== Segment start ==

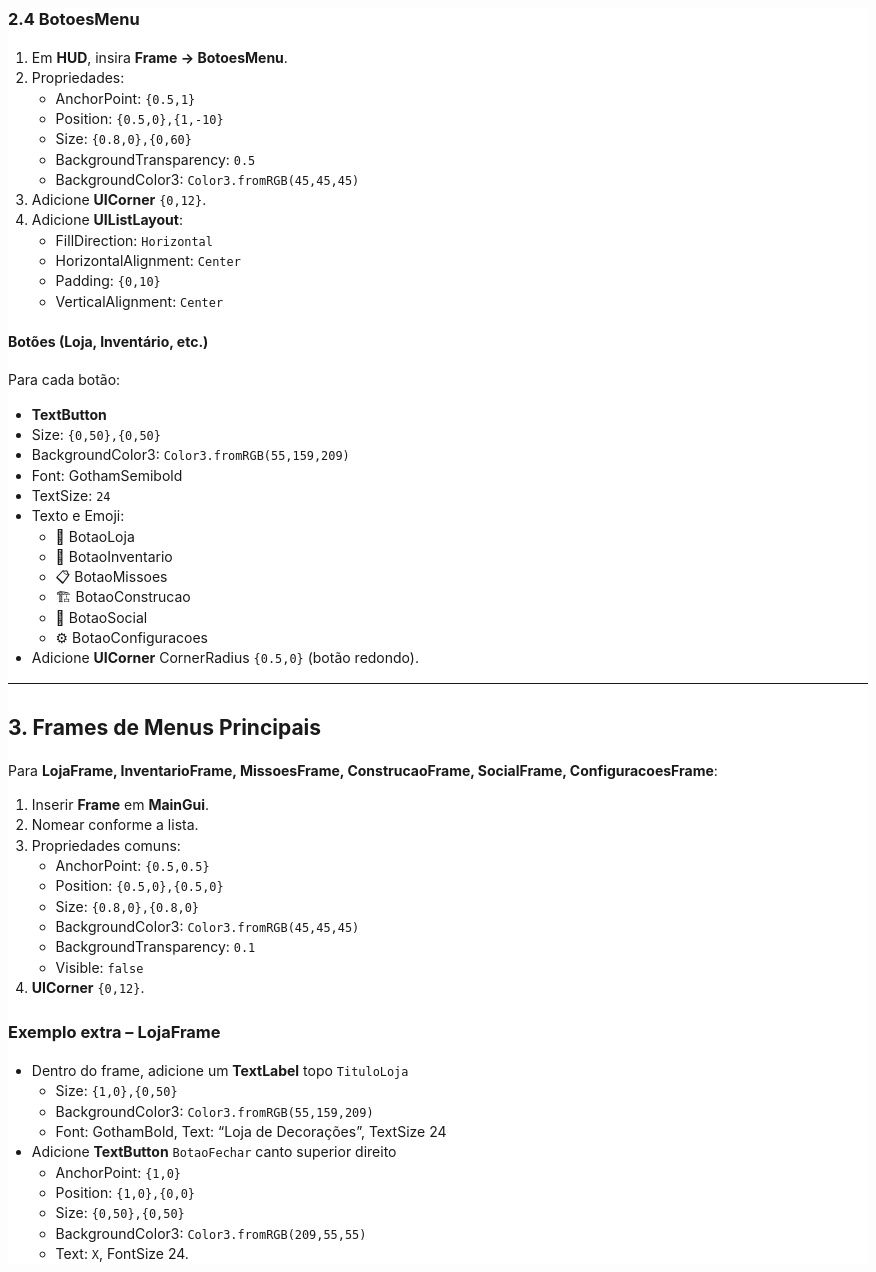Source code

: ### 2.4 BotoesMenu
1. Em **HUD**, insira **Frame → BotoesMenu**.  
2. Propriedades:  
   * AnchorPoint: `{0.5,1}`  
   * Position: `{0.5,0},{1,-10}`  
   * Size: `{0.8,0},{0,60}`  
   * BackgroundTransparency: `0.5`  
   * BackgroundColor3: `Color3.fromRGB(45,45,45)`  
3. Adicione **UICorner** `{0,12}`.  
4. Adicione **UIListLayout**:  
   * FillDirection: `Horizontal`  
   * HorizontalAlignment: `Center`  
   * Padding: `{0,10}`  
   * VerticalAlignment: `Center`

#### Botões (Loja, Inventário, etc.)
Para cada botão:
* **TextButton**  
* Size: `{0,50},{0,50}`  
* BackgroundColor3: `Color3.fromRGB(55,159,209)`  
* Font: GothamSemibold  
* TextSize: `24`  
* Texto e Emoji:  
  * 🛒 BotaoLoja  
  * 🎒 BotaoInventario  
  * 📋 BotaoMissoes  
  * 🏗️ BotaoConstrucao  
  * 👥 BotaoSocial  
  * ⚙️ BotaoConfiguracoes  
* Adicione **UICorner** CornerRadius `{0.5,0}` (botão redondo).

---

## 3. Frames de Menus Principais

Para **LojaFrame, InventarioFrame, MissoesFrame, ConstrucaoFrame, SocialFrame, ConfiguracoesFrame**:

1. Inserir **Frame** em **MainGui**.  
2. Nomear conforme a lista.  
3. Propriedades comuns:  
   * AnchorPoint: `{0.5,0.5}`  
   * Position: `{0.5,0},{0.5,0}`  
   * Size: `{0.8,0},{0.8,0}`  
   * BackgroundColor3: `Color3.fromRGB(45,45,45)`  
   * BackgroundTransparency: `0.1`  
   * Visible: `false`  
4. **UICorner** `{0,12}`.  

### Exemplo extra – LojaFrame
* Dentro do frame, adicione um **TextLabel** topo `TituloLoja`  
  * Size: `{1,0},{0,50}`  
  * BackgroundColor3: `Color3.fromRGB(55,159,209)`  
  * Font: GothamBold, Text: “Loja de Decorações”, TextSize 24  
* Adicione **TextButton** `BotaoFechar` canto superior direito  
  * AnchorPoint: `{1,0}`  
  * Position: `{1,0},{0,0}`  
  * Size: `{0,50},{0,50}`  
  * BackgroundColor3: `Color3.fromRGB(209,55,55)`  
  * Text: `X`, FontSize 24.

== Segment end ==

**Instructions for the task**: Substitute "BgColor" for every "BackgroundColor3" in the listing and write it out again with nothing else changed, omitting the picture.

**Result for this task**:
Source code

: ### 2.4 BotoesMenu
1. Em **HUD**, insira **Frame → BotoesMenu**.  
2. Propriedades:  
   * AnchorPoint: `{0.5,1}`  
   * Position: `{0.5,0},{1,-10}`  
   * Size: `{0.8,0},{0,60}`  
   * BackgroundTransparency: `0.5`  
   * BgColor: `Color3.fromRGB(45,45,45)`  
3. Adicione **UICorner** `{0,12}`.  
4. Adicione **UIListLayout**:  
   * FillDirection: `Horizontal`  
   * HorizontalAlignment: `Center`  
   * Padding: `{0,10}`  
   * VerticalAlignment: `Center`

#### Botões (Loja, Inventário, etc.)
Para cada botão:
* **TextButton**  
* Size: `{0,50},{0,50}`  
* BgColor: `Color3.fromRGB(55,159,209)`  
* Font: GothamSemibold  
* TextSize: `24`  
* Texto e Emoji:  
  * 🛒 BotaoLoja  
  * 🎒 BotaoInventario  
  * 📋 BotaoMissoes  
  * 🏗️ BotaoConstrucao  
  * 👥 BotaoSocial  
  * ⚙️ BotaoConfiguracoes  
* Adicione **UICorner** CornerRadius `{0.5,0}` (botão redondo).

---

## 3. Frames de Menus Principais

Para **LojaFrame, InventarioFrame, MissoesFrame, ConstrucaoFrame, SocialFrame, ConfiguracoesFrame**:

1. Inserir **Frame** em **MainGui**.  
2. Nomear conforme a lista.  
3. Propriedades comuns:  
   * AnchorPoint: `{0.5,0.5}`  
   * Position: `{0.5,0},{0.5,0}`  
   * Size: `{0.8,0},{0.8,0}`  
   * BgColor: `Color3.fromRGB(45,45,45)`  
   * BackgroundTransparency: `0.1`  
   * Visible: `false`  
4. **UICorner** `{0,12}`.  

### Exemplo extra – LojaFrame
* Dentro do frame, adicione um **TextLabel** topo `TituloLoja`  
  * Size: `{1,0},{0,50}`  
  * BgColor: `Color3.fromRGB(55,159,209)`  
  * Font: GothamBold, Text: “Loja de Decorações”, TextSize 24  
* Adicione **TextButton** `BotaoFechar` canto superior direito  
  * AnchorPoint: `{1,0}`  
  * Position: `{1,0},{0,0}`  
  * Size: `{0,50},{0,50}`  
  * BgColor: `Color3.fromRGB(209,55,55)`  
  * Text: `X`, FontSize 24.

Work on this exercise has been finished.